Work item
Your answer must be the exact lines from the one holding "index mcp: (126, 142)" through the final line of the records below, both included, and nothing more.

· · · ·

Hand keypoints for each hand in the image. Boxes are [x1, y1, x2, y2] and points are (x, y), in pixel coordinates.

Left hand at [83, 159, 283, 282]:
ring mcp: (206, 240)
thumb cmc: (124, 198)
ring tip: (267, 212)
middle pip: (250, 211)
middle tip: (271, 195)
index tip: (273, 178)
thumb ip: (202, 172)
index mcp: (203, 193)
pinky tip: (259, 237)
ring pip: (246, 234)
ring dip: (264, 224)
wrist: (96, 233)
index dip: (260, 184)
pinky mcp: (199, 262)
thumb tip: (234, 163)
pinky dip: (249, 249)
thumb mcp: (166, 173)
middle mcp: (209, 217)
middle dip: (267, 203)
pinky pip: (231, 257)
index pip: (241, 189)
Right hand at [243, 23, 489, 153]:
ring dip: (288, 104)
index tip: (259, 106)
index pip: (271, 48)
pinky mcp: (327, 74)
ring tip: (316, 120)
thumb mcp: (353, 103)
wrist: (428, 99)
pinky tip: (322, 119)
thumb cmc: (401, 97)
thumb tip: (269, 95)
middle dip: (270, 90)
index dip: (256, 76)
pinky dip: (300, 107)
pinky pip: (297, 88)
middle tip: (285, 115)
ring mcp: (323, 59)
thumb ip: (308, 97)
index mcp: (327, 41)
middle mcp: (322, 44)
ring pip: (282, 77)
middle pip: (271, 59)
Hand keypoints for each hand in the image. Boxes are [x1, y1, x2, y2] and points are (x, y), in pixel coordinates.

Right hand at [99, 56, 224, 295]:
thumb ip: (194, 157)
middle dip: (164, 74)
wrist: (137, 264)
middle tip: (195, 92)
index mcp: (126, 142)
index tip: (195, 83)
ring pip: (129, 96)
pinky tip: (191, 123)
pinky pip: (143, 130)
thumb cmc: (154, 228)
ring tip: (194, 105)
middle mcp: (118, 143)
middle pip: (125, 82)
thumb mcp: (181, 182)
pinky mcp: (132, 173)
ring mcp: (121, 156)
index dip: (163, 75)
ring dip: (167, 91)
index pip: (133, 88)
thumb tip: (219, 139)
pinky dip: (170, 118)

· · · ·

Solution for this exercise
index mcp: (126, 142)
index tip: (195, 83)
ring pip: (129, 96)
pinky tip: (191, 123)
pinky pip: (143, 130)
thumb cmc: (154, 228)
ring tip: (194, 105)
middle mcp: (118, 143)
middle pip: (125, 82)
thumb mcp: (181, 182)
pinky mcp: (132, 173)
ring mcp: (121, 156)
index dip: (163, 75)
ring dip: (167, 91)
index pip: (133, 88)
thumb tip: (219, 139)
pinky dip: (170, 118)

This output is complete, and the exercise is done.